YOUR INSTRUCTIONS -> Your answer should be each line of the entries that contains the word "google", copied in full.

+++ DATA TO USE +++

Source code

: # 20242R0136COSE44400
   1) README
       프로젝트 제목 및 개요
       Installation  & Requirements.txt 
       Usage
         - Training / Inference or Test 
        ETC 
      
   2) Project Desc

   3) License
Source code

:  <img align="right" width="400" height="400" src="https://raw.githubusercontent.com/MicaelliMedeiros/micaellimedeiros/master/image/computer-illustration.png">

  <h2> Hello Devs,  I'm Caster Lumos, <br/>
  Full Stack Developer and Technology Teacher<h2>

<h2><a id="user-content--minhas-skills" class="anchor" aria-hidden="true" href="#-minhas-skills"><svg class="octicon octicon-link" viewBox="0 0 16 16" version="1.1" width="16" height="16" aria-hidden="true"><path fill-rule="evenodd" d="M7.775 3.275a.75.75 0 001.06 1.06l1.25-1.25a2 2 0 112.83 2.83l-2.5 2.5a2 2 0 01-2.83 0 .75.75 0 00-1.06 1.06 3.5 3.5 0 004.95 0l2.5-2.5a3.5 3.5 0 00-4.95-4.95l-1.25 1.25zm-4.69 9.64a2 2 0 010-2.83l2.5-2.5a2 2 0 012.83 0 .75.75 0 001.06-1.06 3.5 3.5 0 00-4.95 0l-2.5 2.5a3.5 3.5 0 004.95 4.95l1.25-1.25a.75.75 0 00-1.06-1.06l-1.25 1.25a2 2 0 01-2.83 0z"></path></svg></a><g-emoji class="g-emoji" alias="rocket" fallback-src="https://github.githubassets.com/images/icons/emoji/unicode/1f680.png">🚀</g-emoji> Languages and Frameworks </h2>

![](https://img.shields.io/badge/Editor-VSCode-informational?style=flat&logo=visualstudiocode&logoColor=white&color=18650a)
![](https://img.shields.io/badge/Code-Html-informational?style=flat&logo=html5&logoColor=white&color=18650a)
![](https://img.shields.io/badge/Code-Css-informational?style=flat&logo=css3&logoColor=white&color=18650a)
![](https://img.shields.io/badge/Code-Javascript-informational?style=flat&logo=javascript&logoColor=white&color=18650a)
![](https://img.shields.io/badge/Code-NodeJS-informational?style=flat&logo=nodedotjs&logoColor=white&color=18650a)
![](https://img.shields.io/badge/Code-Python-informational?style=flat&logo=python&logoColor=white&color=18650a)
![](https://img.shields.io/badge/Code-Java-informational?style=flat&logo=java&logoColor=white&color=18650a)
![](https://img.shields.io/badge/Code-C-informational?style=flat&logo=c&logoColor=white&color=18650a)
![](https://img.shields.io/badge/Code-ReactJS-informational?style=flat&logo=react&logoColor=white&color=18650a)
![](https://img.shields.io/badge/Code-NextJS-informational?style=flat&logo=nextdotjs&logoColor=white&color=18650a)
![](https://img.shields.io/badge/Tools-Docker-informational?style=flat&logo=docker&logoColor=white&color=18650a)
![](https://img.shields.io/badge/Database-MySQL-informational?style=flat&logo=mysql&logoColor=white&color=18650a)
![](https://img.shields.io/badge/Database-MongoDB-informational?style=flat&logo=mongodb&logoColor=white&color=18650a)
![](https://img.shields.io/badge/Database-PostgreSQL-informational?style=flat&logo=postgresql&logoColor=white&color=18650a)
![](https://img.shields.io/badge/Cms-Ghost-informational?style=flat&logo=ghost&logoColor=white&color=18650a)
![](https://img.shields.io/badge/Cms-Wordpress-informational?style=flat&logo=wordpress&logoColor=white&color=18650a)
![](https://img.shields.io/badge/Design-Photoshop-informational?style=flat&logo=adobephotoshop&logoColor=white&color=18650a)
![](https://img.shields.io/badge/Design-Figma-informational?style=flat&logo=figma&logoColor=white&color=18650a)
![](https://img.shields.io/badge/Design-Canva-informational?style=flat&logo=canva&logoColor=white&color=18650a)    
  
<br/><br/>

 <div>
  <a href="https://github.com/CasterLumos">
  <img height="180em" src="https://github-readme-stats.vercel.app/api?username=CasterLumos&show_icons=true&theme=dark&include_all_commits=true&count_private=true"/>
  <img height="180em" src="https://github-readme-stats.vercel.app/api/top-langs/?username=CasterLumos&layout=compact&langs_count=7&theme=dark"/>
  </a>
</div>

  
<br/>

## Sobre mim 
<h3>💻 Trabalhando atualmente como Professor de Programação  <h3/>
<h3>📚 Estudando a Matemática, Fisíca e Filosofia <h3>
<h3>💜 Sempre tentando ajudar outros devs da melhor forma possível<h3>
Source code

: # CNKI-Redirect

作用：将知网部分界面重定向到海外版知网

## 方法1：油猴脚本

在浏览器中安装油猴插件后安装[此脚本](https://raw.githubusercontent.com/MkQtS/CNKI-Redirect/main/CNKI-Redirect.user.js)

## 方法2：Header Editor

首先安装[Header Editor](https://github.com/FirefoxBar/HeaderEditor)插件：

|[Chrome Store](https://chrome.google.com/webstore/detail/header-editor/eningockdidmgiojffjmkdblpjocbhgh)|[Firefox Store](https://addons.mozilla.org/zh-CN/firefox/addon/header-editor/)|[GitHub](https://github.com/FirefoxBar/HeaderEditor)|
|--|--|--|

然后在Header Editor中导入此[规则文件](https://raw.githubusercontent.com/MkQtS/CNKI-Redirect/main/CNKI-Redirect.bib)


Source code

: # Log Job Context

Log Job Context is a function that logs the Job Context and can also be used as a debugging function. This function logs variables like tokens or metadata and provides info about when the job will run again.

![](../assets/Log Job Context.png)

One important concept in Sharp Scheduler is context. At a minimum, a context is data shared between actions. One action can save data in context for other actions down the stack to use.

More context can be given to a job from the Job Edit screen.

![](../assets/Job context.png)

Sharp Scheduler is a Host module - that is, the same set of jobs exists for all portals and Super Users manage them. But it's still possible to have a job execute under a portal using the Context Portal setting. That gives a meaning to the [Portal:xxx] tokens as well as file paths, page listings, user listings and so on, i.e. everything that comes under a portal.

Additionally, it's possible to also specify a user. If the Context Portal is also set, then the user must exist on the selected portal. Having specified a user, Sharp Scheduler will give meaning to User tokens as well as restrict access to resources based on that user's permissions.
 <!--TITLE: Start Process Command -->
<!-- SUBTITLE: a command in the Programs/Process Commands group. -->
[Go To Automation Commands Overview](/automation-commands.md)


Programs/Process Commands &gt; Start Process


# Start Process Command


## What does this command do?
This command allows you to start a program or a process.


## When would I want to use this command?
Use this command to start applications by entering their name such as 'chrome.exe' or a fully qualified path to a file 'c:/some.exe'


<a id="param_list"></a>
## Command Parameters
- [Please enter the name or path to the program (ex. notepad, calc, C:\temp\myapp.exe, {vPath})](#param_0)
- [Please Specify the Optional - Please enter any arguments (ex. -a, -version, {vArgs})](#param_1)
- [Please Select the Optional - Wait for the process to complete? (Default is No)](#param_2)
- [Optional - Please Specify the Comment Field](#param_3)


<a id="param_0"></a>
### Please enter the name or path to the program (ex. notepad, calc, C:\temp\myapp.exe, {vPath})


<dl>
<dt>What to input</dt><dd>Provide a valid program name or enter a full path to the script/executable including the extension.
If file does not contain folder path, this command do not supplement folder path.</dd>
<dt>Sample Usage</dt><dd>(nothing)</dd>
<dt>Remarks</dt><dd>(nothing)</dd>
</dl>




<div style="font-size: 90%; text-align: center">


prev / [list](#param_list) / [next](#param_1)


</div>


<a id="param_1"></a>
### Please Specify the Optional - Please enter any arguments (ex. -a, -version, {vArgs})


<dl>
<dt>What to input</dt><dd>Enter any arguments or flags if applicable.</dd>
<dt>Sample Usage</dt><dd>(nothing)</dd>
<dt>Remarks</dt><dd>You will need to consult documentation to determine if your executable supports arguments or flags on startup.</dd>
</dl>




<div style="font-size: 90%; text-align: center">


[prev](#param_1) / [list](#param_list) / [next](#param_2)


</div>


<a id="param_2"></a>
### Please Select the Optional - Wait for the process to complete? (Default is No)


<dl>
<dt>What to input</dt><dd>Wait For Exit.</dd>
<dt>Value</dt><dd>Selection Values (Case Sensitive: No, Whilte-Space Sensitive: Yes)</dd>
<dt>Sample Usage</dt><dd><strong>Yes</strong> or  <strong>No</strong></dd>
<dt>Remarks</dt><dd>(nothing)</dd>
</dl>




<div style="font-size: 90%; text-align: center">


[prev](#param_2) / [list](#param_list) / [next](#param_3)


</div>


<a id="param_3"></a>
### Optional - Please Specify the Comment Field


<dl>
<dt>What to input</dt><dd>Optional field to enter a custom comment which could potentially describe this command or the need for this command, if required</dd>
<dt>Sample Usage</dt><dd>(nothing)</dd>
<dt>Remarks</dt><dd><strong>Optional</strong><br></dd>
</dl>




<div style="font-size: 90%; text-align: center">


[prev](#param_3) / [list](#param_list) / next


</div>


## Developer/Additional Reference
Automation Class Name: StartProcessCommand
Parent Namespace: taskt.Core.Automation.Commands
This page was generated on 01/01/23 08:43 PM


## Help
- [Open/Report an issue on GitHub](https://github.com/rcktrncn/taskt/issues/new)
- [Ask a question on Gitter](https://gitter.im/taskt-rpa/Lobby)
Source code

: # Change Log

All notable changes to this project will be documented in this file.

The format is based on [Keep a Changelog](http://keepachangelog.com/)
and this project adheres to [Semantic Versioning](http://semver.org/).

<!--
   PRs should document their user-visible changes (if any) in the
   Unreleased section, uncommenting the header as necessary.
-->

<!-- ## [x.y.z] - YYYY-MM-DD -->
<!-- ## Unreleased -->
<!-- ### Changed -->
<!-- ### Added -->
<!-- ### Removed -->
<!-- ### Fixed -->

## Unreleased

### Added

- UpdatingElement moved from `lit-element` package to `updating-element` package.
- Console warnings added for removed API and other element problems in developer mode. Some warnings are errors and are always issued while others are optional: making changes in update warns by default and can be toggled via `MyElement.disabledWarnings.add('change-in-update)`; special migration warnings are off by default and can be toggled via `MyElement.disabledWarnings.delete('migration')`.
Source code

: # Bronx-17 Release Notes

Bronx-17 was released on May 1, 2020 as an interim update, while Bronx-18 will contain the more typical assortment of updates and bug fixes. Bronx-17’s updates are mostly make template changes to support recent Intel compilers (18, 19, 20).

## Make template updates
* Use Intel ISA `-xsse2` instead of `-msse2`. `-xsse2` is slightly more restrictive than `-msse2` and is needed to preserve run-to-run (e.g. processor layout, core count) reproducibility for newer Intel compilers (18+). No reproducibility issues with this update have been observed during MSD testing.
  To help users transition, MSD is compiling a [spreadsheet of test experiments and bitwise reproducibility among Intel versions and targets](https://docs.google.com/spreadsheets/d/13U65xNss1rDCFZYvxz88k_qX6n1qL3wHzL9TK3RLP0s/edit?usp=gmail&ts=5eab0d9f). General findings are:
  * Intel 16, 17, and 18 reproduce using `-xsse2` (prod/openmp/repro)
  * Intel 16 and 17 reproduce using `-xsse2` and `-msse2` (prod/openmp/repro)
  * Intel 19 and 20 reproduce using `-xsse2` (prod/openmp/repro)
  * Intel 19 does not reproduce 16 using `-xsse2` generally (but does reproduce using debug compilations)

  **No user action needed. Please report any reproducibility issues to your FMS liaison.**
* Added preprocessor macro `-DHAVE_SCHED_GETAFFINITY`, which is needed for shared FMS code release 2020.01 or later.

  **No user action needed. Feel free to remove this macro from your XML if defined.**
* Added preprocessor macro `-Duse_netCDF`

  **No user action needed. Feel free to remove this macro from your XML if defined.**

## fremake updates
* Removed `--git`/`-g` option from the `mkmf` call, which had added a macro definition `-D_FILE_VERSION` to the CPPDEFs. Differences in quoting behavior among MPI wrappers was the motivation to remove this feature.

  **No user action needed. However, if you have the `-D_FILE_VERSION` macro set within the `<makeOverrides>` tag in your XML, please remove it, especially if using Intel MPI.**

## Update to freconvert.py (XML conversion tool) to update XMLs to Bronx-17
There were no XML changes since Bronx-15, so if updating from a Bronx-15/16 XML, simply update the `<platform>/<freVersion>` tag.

+++

REPLY ->
|[Chrome Store](https://chrome.google.com/webstore/detail/header-editor/eningockdidmgiojffjmkdblpjocbhgh)|[Firefox Store](https://addons.mozilla.org/zh-CN/firefox/addon/header-editor/)|[GitHub](https://github.com/FirefoxBar/HeaderEditor)|
  To help users transition, MSD is compiling a [spreadsheet of test experiments and bitwise reproducibility among Intel versions and targets](https://docs.google.com/spreadsheets/d/13U65xNss1rDCFZYvxz88k_qX6n1qL3wHzL9TK3RLP0s/edit?usp=gmail&ts=5eab0d9f). General findings are:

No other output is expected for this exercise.